## Exercise details
Can you echo every line of the listing below verbatim, leaving out the pictures?

## Entries shown

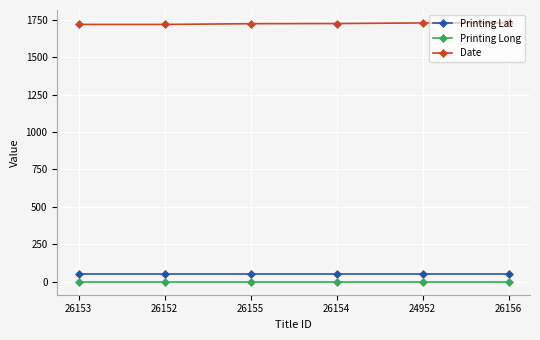

What is the difference between the maximum and minimum values in the Date series?

10.0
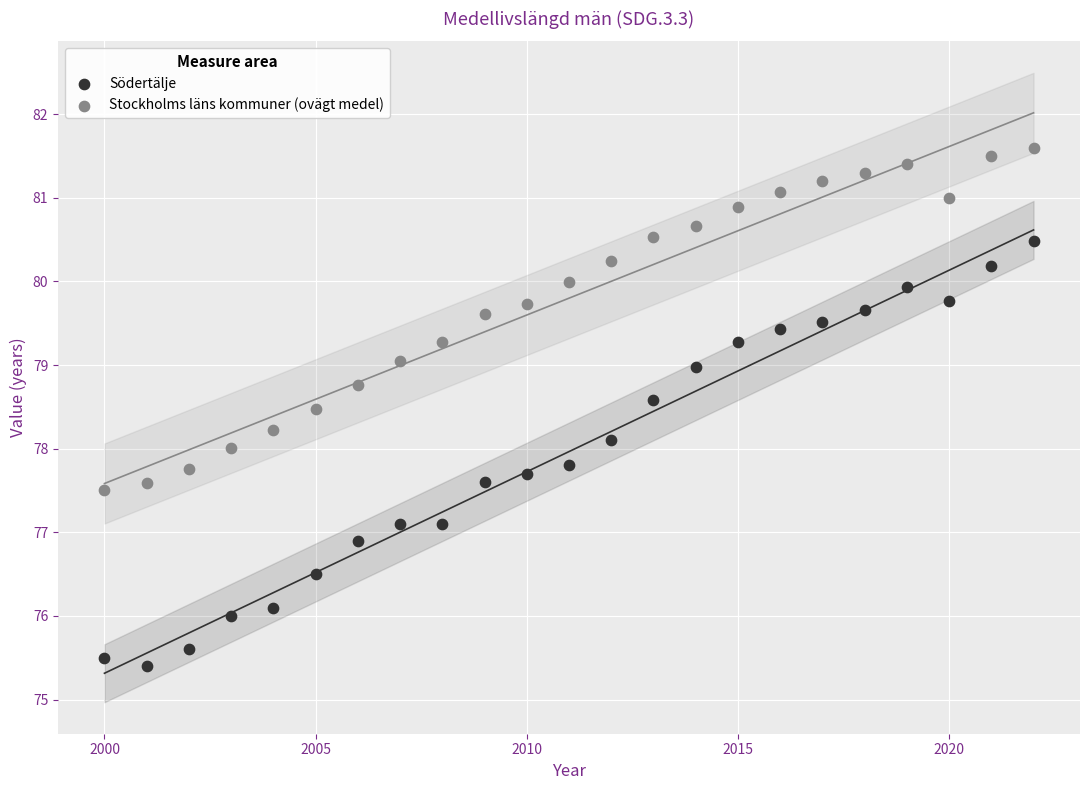

What are all the series names shown in the legend?

Södertälje, Stockholms läns kommuner (ovägt medel)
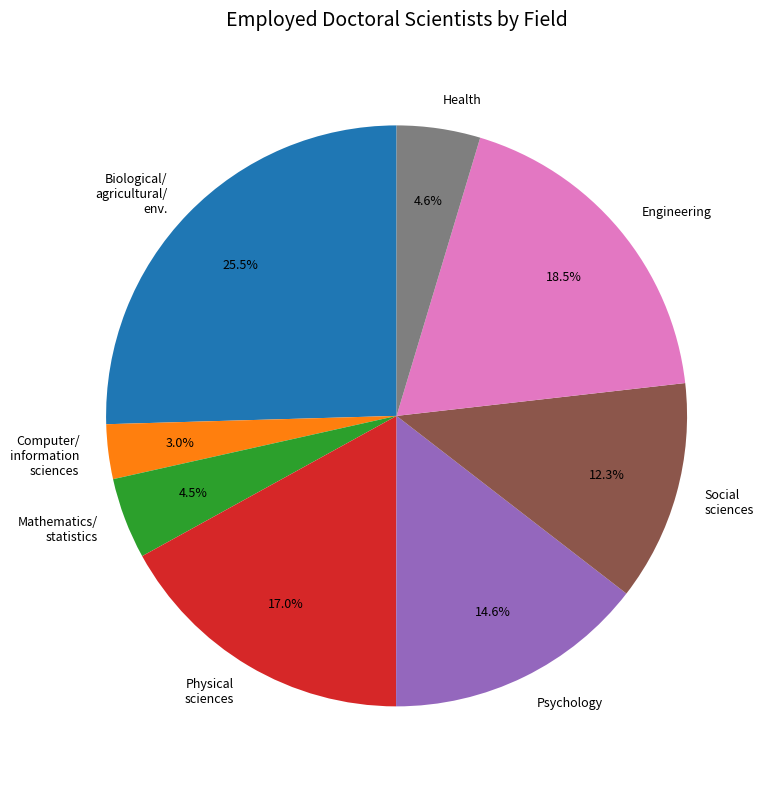

What percentage do Computer/ information sciences and Psychology together represent?

17.6%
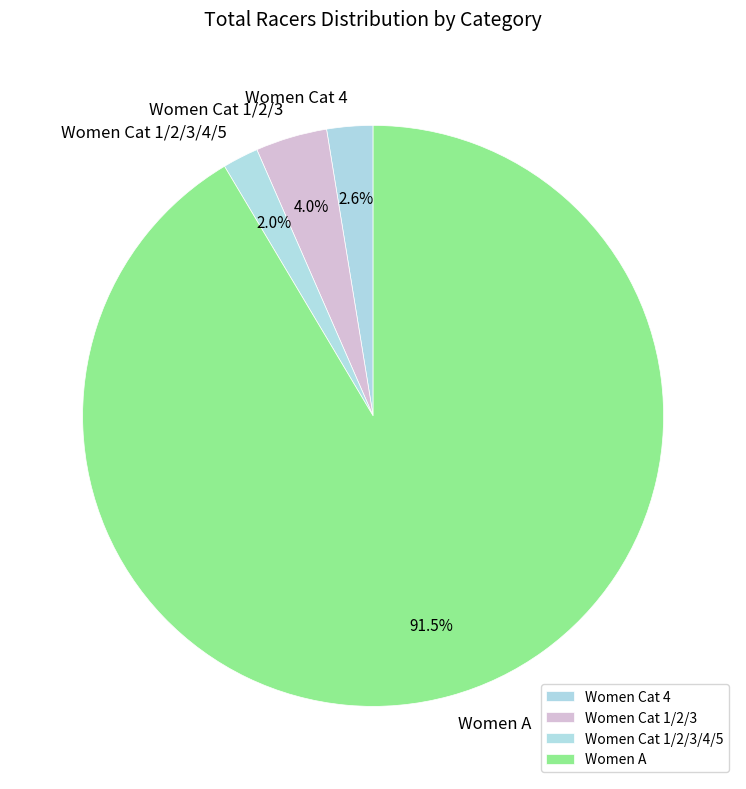

Is there a majority slice in this chart?

Yes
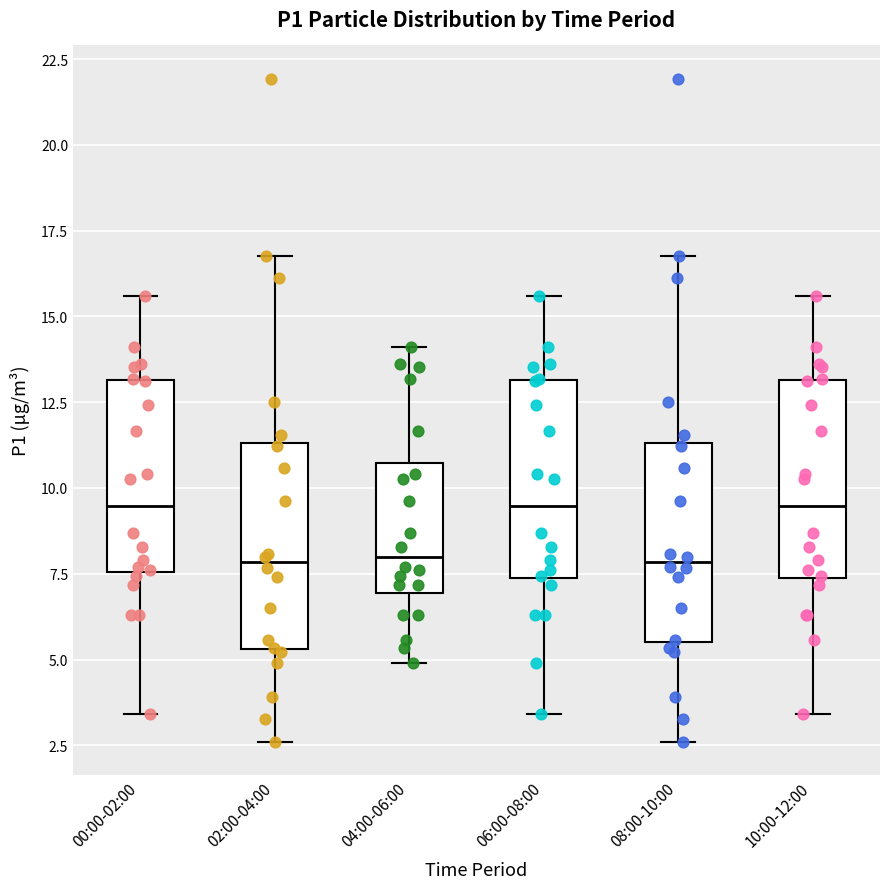

Reading left to right, transcribe this box plot: for each box, give where its median line is, the range the box spans, and where its two whiskers end, as read against the y-axis. The values are not printed on the chart, so give them approximately, as read against the axis.

00:00-02:00: median 9.5, box 7.5 to 13.0, whiskers 3.5 to 15.5
02:00-04:00: median 8.0, box 5.5 to 11.5, whiskers 2.5 to 17.0
04:00-06:00: median 8.0, box 7.0 to 10.5, whiskers 5.0 to 14.0
06:00-08:00: median 9.5, box 7.5 to 13.0, whiskers 3.5 to 15.5
08:00-10:00: median 8.0, box 5.5 to 11.5, whiskers 2.5 to 17.0
10:00-12:00: median 9.5, box 7.5 to 13.0, whiskers 3.5 to 15.5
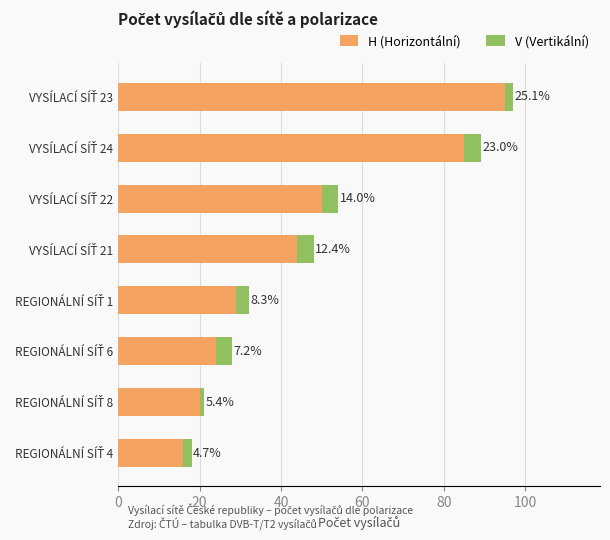

What are all the series names shown in the legend?

H (Horizontální), V (Vertikální)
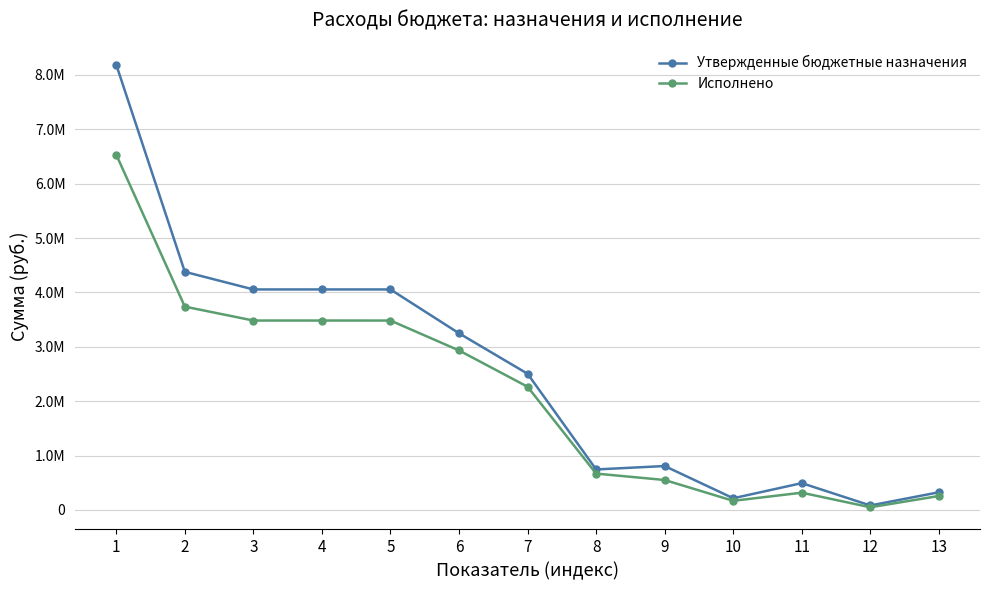

List the series in order of their peak value, highest first.

Утвержденные бюджетные назначения, Исполнено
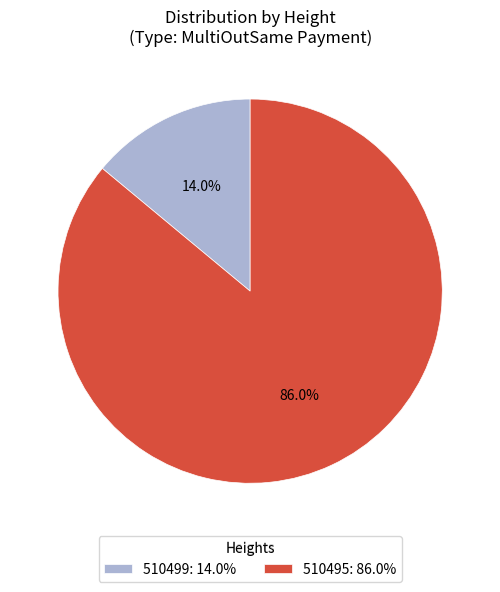

To the nearest percent, what is the combined percentage of 510495 and 510499?

100%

## Expected answer
What is the difference between the maximum and minimum values in the Date series?

10.0

What are all the series names shown in the legend?

Södertälje, Stockholms läns kommuner (ovägt medel)

What percentage do Computer/ information sciences and Psychology together represent?

17.6%

Is there a majority slice in this chart?

Yes

Reading left to right, transcribe this box plot: for each box, give where its median line is, the range the box spans, and where its two whiskers end, as read against the y-axis. The values are not printed on the chart, so give them approximately, as read against the axis.

00:00-02:00: median 9.5, box 7.5 to 13.0, whiskers 3.5 to 15.5
02:00-04:00: median 8.0, box 5.5 to 11.5, whiskers 2.5 to 17.0
04:00-06:00: median 8.0, box 7.0 to 10.5, whiskers 5.0 to 14.0
06:00-08:00: median 9.5, box 7.5 to 13.0, whiskers 3.5 to 15.5
08:00-10:00: median 8.0, box 5.5 to 11.5, whiskers 2.5 to 17.0
10:00-12:00: median 9.5, box 7.5 to 13.0, whiskers 3.5 to 15.5

What are all the series names shown in the legend?

H (Horizontální), V (Vertikální)

List the series in order of their peak value, highest first.

Утвержденные бюджетные назначения, Исполнено

To the nearest percent, what is the combined percentage of 510495 and 510499?

100%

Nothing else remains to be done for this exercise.